→ What this exercise asks:
**1.** According to the article on Gwinnett County's school speed cameras, at which school did the first camera begin operating?
**2.** Continue the article on Gwinnett County's school speed cameras from its final sentence.

→ Extracted text:

_ _ _ _ _

Some speeding past Gwinnett County schools will soon find $75 fines zipping into their mailboxes.

Gwinnett County Police Department started operating its first speed-monitoring camera at Duncan Creek Elementary School near Braselton on Monday as part of its School Zone Safety Program.

Four cameras are planned. Others will be installed at Anderson-Livsey Elementary School near Centerville, Graves Elementary near Norcross and Lanier High School near Buford by early next year. Signs warning drivers of the cameras will be posted before they begin operating.

Speeders will receive a 30-day grace period with warnings. Anyone who speeds past the Duncan Creek camera after Dec. 8 will face a $75 fine for their first violation and $125 fines for subsequent violations.

So far this year, eight pedestrians have been killed within the county. The police department hopes the cameras deter drivers from speeding through school zones.

“These cameras will allow ongoing speed enforcement, giving us the ability to utilize manpower elsewhere,” said Officer Hideshi Valle in a video released by the department.

A spokesperson for the police department declined to offer the speed above the limit at which drivers will receive tickets. But she said it’s unlikely that speeding at 1 or 2 mph over the posted limit will result in fines.

_ _ _ _ _

→ Data extract:
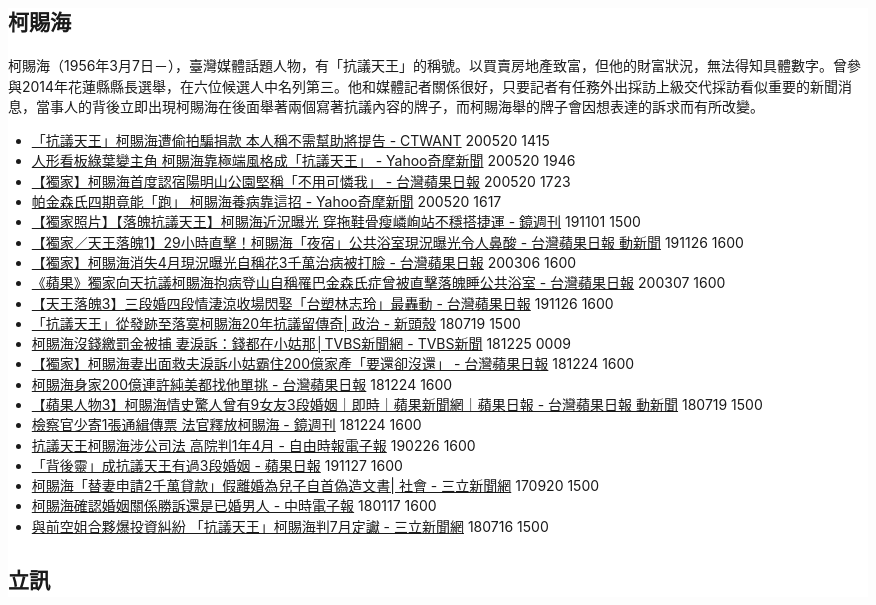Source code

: ## 柯賜海

柯賜海（1956年3月7日－），臺灣媒體話題人物，有「抗議天王」的稱號。以買賣房地產致富，但他的財富狀況，無法得知具體數字。曾參與2014年花蓮縣縣長選舉，在六位候選人中名列第三。他和媒體記者關係很好，只要記者有任務外出採訪上級交代採訪看似重要的新聞消息，當事人的背後立即出現柯賜海在後面舉著兩個寫著抗議內容的牌子，而柯賜海舉的牌子會因想表達的訴求而有所改變。
- [「抗議天王」柯賜海遭偷拍騙捐款 本人稱不需幫助將提告 - CTWANT](https://www.ctwant.com/article/52222 "「抗議天王」柯賜海遭偷拍騙捐款 本人稱不需幫助將提告 - CTWANT") 200520 1415
- [人形看板綠葉變主角 柯賜海靠極端風格成「抗議天王」 - Yahoo奇摩新聞](https://tw.news.yahoo.com/%E4%BA%BA%E5%BD%A2%E7%9C%8B%E6%9D%BF%E7%B6%A0%E8%91%89%E8%AE%8A%E4%B8%BB%E8%A7%92-%E6%9F%AF%E8%B3%9C%E6%B5%B7%E9%9D%A0%E6%A5%B5%E7%AB%AF%E9%A2%A8%E6%A0%BC%E6%88%90-%E6%8A%97%E8%AD%B0%E5%A4%A9%E7%8E%8B-114658730.html "人形看板綠葉變主角 柯賜海靠極端風格成「抗議天王」 - Yahoo奇摩新聞") 200520 1946
- [【獨家】柯賜海首度認宿陽明山公園堅稱「不用可憐我」 - 台灣蘋果日報](https://tw.appledaily.com/local/20200520/JRNW4RGSNTWVVCMHBA6YEHJAY4/ "【獨家】柯賜海首度認宿陽明山公園堅稱「不用可憐我」 - 台灣蘋果日報") 200520 1723
- [帕金森氏四期竟能「跑」 柯賜海養病靠這招 - Yahoo奇摩新聞](https://tw.news.yahoo.com/%E5%B8%95%E9%87%91%E6%A3%AE%E6%B0%8F%E5%9B%9B%E6%9C%9F%E7%AB%9F%E8%83%BD-%E8%B7%91-%E6%9F%AF%E8%B3%9C%E6%B5%B7%E9%A4%8A%E7%97%85%E9%9D%A0%E9%80%99%E6%8B%9B-081749151.html "帕金森氏四期竟能「跑」 柯賜海養病靠這招 - Yahoo奇摩新聞") 200520 1617
- [【獨家照片】【落魄抗議天王】柯賜海近況曝光 穿拖鞋骨瘦嶙峋站不穩搭捷運 - 鏡週刊](https://www.mirrormedia.mg/story/20191031soc018/ "【獨家照片】【落魄抗議天王】柯賜海近況曝光 穿拖鞋骨瘦嶙峋站不穩搭捷運 - 鏡週刊") 191101 1500
- [【獨家／天王落魄1】29小時直擊！柯賜海「夜宿」公共浴室現況曝光令人鼻酸 - 台灣蘋果日報 動新聞](https://tw.appledaily.com/local/20191126/QPKVRKZAZZAWVO5NYOGWUTWKSU/ "【獨家／天王落魄1】29小時直擊！柯賜海「夜宿」公共浴室現況曝光令人鼻酸 - 台灣蘋果日報 動新聞") 191126 1600
- [【獨家】柯賜海消失4月現況曝光自稱花3千萬治病被打臉 - 台灣蘋果日報](https://tw.appledaily.com/local/20200306/FYOCYEQVVXLE2BGDRM2Q2LZCQ4/ "【獨家】柯賜海消失4月現況曝光自稱花3千萬治病被打臉 - 台灣蘋果日報") 200306 1600
- [《蘋果》獨家向天抗議柯賜海抱病登山自稱罹巴金森氏症曾被直擊落魄睡公共浴室 - 台灣蘋果日報](https://tw.appledaily.com/headline/20200307/CMPDD3M6NCAUHGXSJKBKHR4QP4/ "《蘋果》獨家向天抗議柯賜海抱病登山自稱罹巴金森氏症曾被直擊落魄睡公共浴室 - 台灣蘋果日報") 200307 1600
- [【天王落魄3】三段婚四段情淒涼收場閃娶「台塑林志玲」最轟動 - 台灣蘋果日報](https://tw.appledaily.com/local/20191126/JYL5RT6XV7S2PJSFX7MMCPQNOE/ "【天王落魄3】三段婚四段情淒涼收場閃娶「台塑林志玲」最轟動 - 台灣蘋果日報") 191126 1600
- [「抗議天王」從發跡至落寞柯賜海20年抗議留傳奇| 政治 - 新頭殼](https://newtalk.tw/news/view/2018-07-19/132060 "「抗議天王」從發跡至落寞柯賜海20年抗議留傳奇| 政治 - 新頭殼") 180719 1500
- [柯賜海沒錢繳罰金被捕 妻淚訴：錢都在小姑那│TVBS新聞網 - TVBS新聞](https://news.tvbs.com.tw/local/1053559 "柯賜海沒錢繳罰金被捕 妻淚訴：錢都在小姑那│TVBS新聞網 - TVBS新聞") 181225 0009
- [【獨家】柯賜海妻出面救夫淚訴小姑霸住200億家產「要還卻沒還」 - 台灣蘋果日報](https://tw.appledaily.com/local/20181224/3SP4WKPOILYPSTMBB5M5AWADHE/ "【獨家】柯賜海妻出面救夫淚訴小姑霸住200億家產「要還卻沒還」 - 台灣蘋果日報") 181224 1600
- [柯賜海身家200億連許純美都找他單挑 - 台灣蘋果日報](https://tw.appledaily.com/local/20181224/54YXEJVAB7GRUAXYQVMQ53ESQA/ "柯賜海身家200億連許純美都找他單挑 - 台灣蘋果日報") 181224 1600
- [【蘋果人物3】柯賜海情史驚人曾有9女友3段婚姻｜即時｜蘋果新聞網｜蘋果日報 - 台灣蘋果日報 動新聞](https://tw.appledaily.com/new/realtime/20180719/1392786/ "【蘋果人物3】柯賜海情史驚人曾有9女友3段婚姻｜即時｜蘋果新聞網｜蘋果日報 - 台灣蘋果日報 動新聞") 180719 1500
- [檢察官少寄1張通緝傳票 法官釋放柯賜海 - 鏡週刊](https://www.mirrormedia.mg/story/20181225inv004/ "檢察官少寄1張通緝傳票 法官釋放柯賜海 - 鏡週刊") 181224 1600
- [抗議天王柯賜海涉公司法 高院判1年4月 - 自由時報電子報](https://news.ltn.com.tw/news/society/breakingnews/2710164 "抗議天王柯賜海涉公司法 高院判1年4月 - 自由時報電子報") 190226 1600
- [「背後靈」成抗議天王有過3段婚姻 - 蘋果日報](https://tw.appledaily.com/highlight/20191127/P6PWAKP34XRIPRNYUHPF7W2F5M/ "「背後靈」成抗議天王有過3段婚姻 - 蘋果日報") 191127 1600
- [柯賜海「替妻申請2千萬貸款」假離婚為兒子自首偽造文書| 社會 - 三立新聞網](https://www.setn.com/News.aspx?NewsID=296780 "柯賜海「替妻申請2千萬貸款」假離婚為兒子自首偽造文書| 社會 - 三立新聞網") 170920 1500
- [柯賜海確認婚姻關係勝訴還是已婚男人 - 中時電子報](https://www.chinatimes.com/realtimenews/20180117005186-260402 "柯賜海確認婚姻關係勝訴還是已婚男人 - 中時電子報") 180117 1600
- [與前空姐合夥爆投資糾紛 「抗議天王」柯賜海判7月定讞 - 三立新聞網](https://www.setn.com/News.aspx?NewsID=404355 "與前空姐合夥爆投資糾紛 「抗議天王」柯賜海判7月定讞 - 三立新聞網") 180716 1500

## 立訊
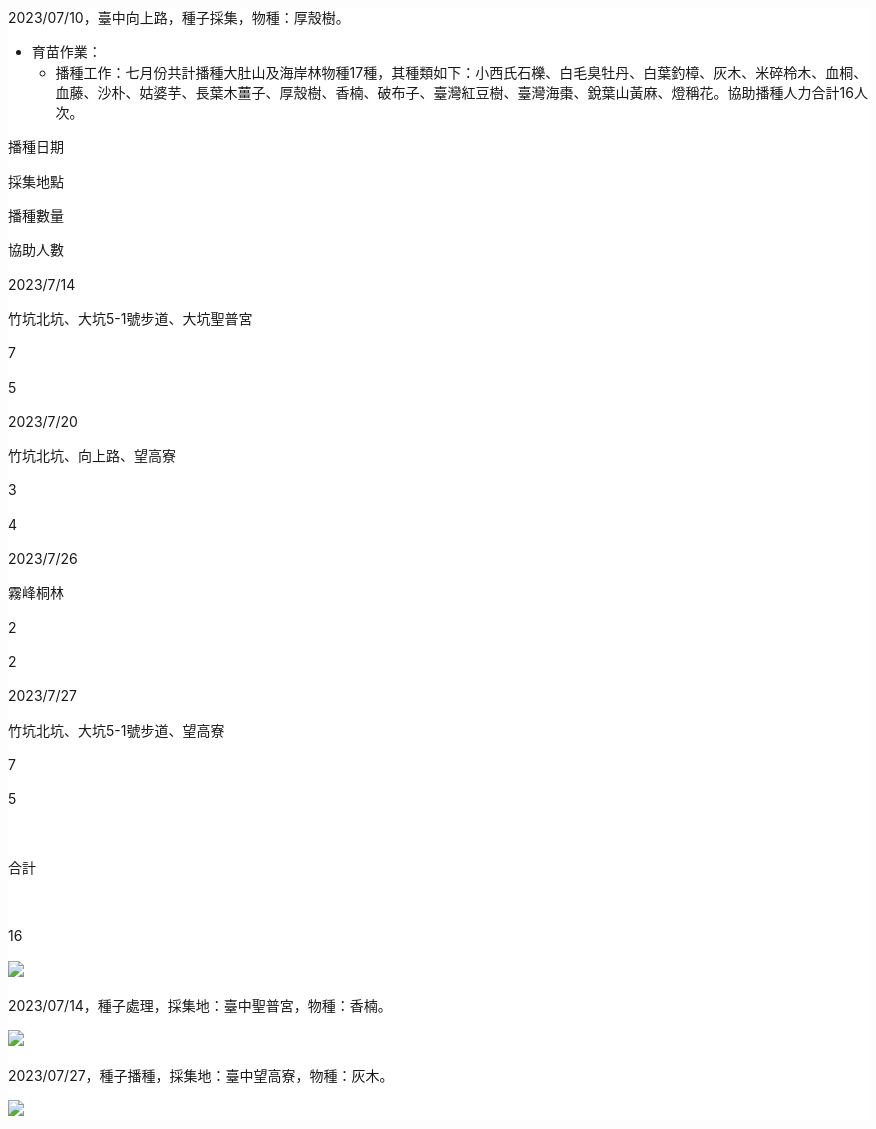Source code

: 2023/07/10，臺中向上路，種子採集，物種：厚殼樹。

*   育苗作業：
    *   播種工作：七月份共計播種大肚山及海岸林物種17種，其種類如下：小西氏石櫟、白毛臭牡丹、白葉釣樟、灰木、米碎柃木、血桐、血藤、沙朴、姑婆芋、長葉木薑子、厚殼樹、香楠、破布子、臺灣紅豆樹、臺灣海棗、銳葉山黃麻、燈稱花。協助播種人力合計16人次。

播種日期

採集地點

播種數量

協助人數

2023/7/14

竹坑北坑、大坑5-1號步道、大坑聖普宮

7

5

2023/7/20

竹坑北坑、向上路、望高寮

3

4

2023/7/26

霧峰桐林

2

2

2023/7/27

竹坑北坑、大坑5-1號步道、望高寮

7

5

 

合計

 

16

![](https://www.reforestation.tw/wp-content/uploads/2023/08/2023.07.14-台中-種子處理-香楠.jpg)

2023/07/14，種子處理，採集地：臺中聖普宮，物種：香楠。

![](https://www.reforestation.tw/wp-content/uploads/2023/08/2023.07.26-台中-種子播種-灰木-768x1024.jpg)

2023/07/27，種子播種，採集地：臺中望高寮，物種：灰木。

![](https://www.reforestation.tw/wp-content/uploads/2023/08/2023.07.14-台中-種子播種-血桐.jpg)
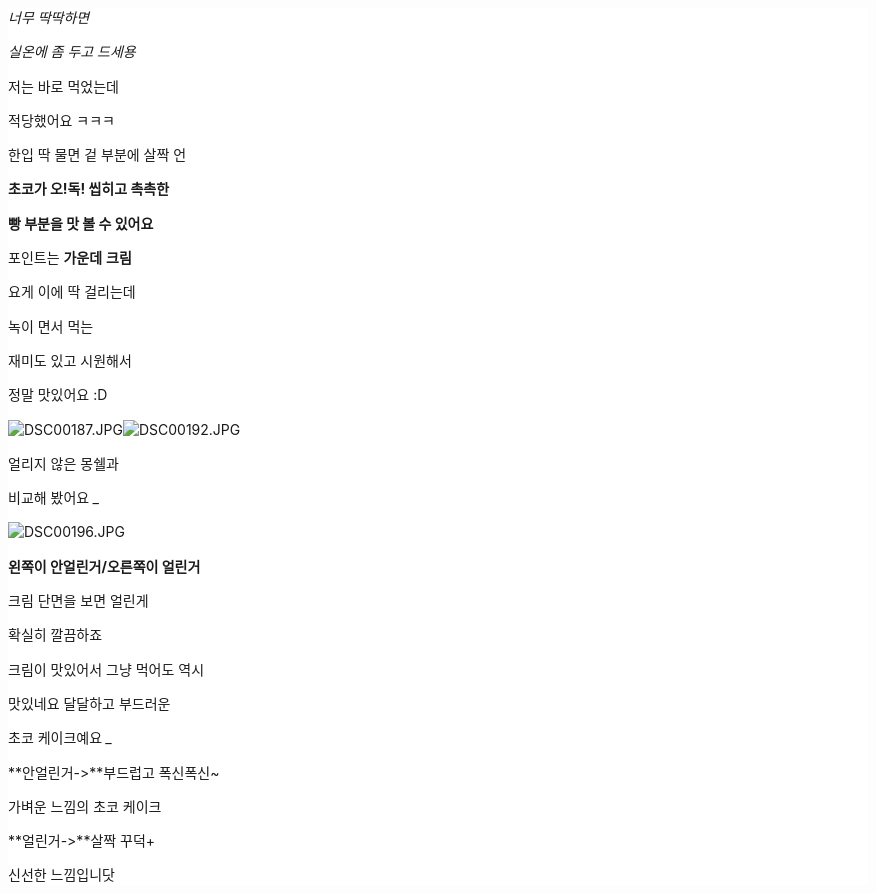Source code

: 
_너무 딱딱하면_

_실온에 좀 두고 드세용_

저는 바로 먹었는데

적당했어요 ㅋㅋㅋ

  

한입 딱 물면 겉 부분에 살짝 언

**초코가 오!독! 씹히고 촉촉한**

**빵 부분을 맛 볼 수 있어요**

  

포인트는  **가운데** **크림**

요게 이에 딱 걸리는데

녹이 면서 먹는

재미도 있고 시원해서

정말 맛있어요 :D

  

  

  

![DSC00187.JPG](https://post-phinf.pstatic.net/20151125_112/plm3334_1448389856246eNtNC_JPEG/mug_obj_144838986281471178.JPG?type=w1080)![DSC00192.JPG](https://post-phinf.pstatic.net/20151125_247/plm3334_1448389856416Hx2wP_JPEG/mug_obj_144838986306228725.JPG?type=w1080)

  

얼리지 않은 몽쉘과

비교해 봤어요 *_*

  

![DSC00196.JPG](https://post-phinf.pstatic.net/20151125_43/plm3334_14483898566553aIPi_JPEG/mug_obj_144838986321332854.JPG?type=w1080)

**왼쪽이 안얼린거/오른쪽이 얼린거**

크림 단면을 보면 얼린게

확실히 깔끔하죠

  

크림이 맛있어서 그냥 먹어도 역시

맛있네요 달달하고 부드러운

초코 케이크예요 *_*

  

**안얼린거->**부드럽고 폭신폭신~

가벼운 느낌의 초코 케이크

**얼린거->**살짝 꾸덕+

신선한 느낌입니닷
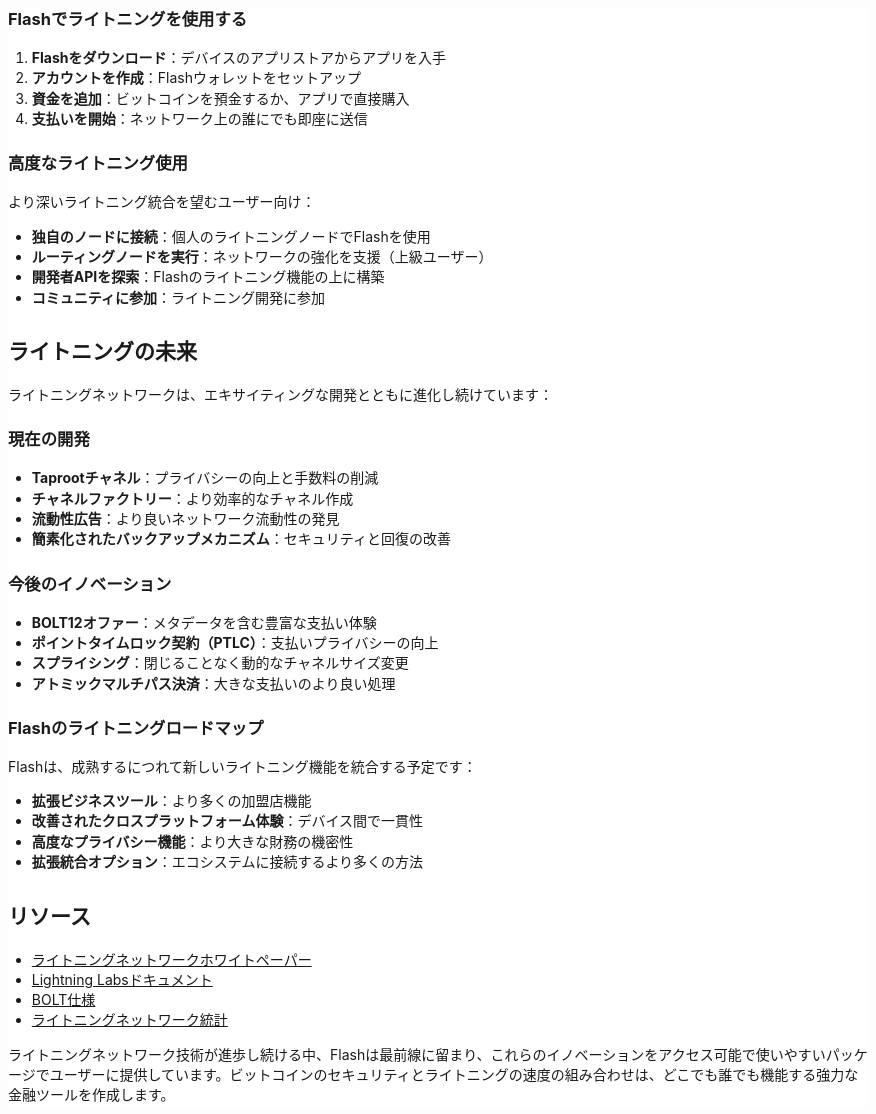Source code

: ### Flashでライトニングを使用する

1. **Flashをダウンロード**：デバイスのアプリストアからアプリを入手
2. **アカウントを作成**：Flashウォレットをセットアップ
3. **資金を追加**：ビットコインを預金するか、アプリで直接購入
4. **支払いを開始**：ネットワーク上の誰にでも即座に送信

### 高度なライトニング使用

より深いライトニング統合を望むユーザー向け：

- **独自のノードに接続**：個人のライトニングノードでFlashを使用
- **ルーティングノードを実行**：ネットワークの強化を支援（上級ユーザー）
- **開発者APIを探索**：Flashのライトニング機能の上に構築
- **コミュニティに参加**：ライトニング開発に参加

## ライトニングの未来

ライトニングネットワークは、エキサイティングな開発とともに進化し続けています：

### 現在の開発

- **Taprootチャネル**：プライバシーの向上と手数料の削減
- **チャネルファクトリー**：より効率的なチャネル作成
- **流動性広告**：より良いネットワーク流動性の発見
- **簡素化されたバックアップメカニズム**：セキュリティと回復の改善

### 今後のイノベーション

- **BOLT12オファー**：メタデータを含む豊富な支払い体験
- **ポイントタイムロック契約（PTLC）**：支払いプライバシーの向上
- **スプライシング**：閉じることなく動的なチャネルサイズ変更
- **アトミックマルチパス決済**：大きな支払いのより良い処理

### Flashのライトニングロードマップ

Flashは、成熟するにつれて新しいライトニング機能を統合する予定です：

- **拡張ビジネスツール**：より多くの加盟店機能
- **改善されたクロスプラットフォーム体験**：デバイス間で一貫性
- **高度なプライバシー機能**：より大きな財務の機密性
- **拡張統合オプション**：エコシステムに接続するより多くの方法

## リソース

- [ライトニングネットワークホワイトペーパー](https://lightning.network/lightning-network-paper.pdf)
- [Lightning Labsドキュメント](https://docs.lightning.engineering/)
- [BOLT仕様](https://github.com/lightning/bolts)
- [ライトニングネットワーク統計](https://1ml.com/)

ライトニングネットワーク技術が進歩し続ける中、Flashは最前線に留まり、これらのイノベーションをアクセス可能で使いやすいパッケージでユーザーに提供しています。ビットコインのセキュリティとライトニングの速度の組み合わせは、どこでも誰でも機能する強力な金融ツールを作成します。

_ _ _ _ _

→ Exercise answers:
**1.** Duncan Creek Elementary School near Braselton.

**2.**
The county’s Board of Commissioners approved a contract with RedSpeed USA, which will install the cameras for free. The Illinois-based company pockets 28.4% of all revenue generated by the cameras, while the county keeps the rest.

The county expects to generate $4.4 million in ticket revenue during the first year.

Several municipalities within Gwinnett County already operate speed-monitoring cameras near school zones. The cameras generated an estimated $3 million for the cities of Duluth, Lilburn, Norcross and Snellville by mid-2021, according to an analysis by The Atlanta Journal-Constitution.

The cameras begin flagging drivers for speeding one hour before classes begin until one hour after classes end, typically around 8 a.m.-4 p.m. An officer will confirm each violation before issuing a ticket by mail to the vehicle’s owner.

A speed violation will not result in points on a driver’s license. But ignored notices will prevent the renewal of a vehicle’s registration or transferring its title.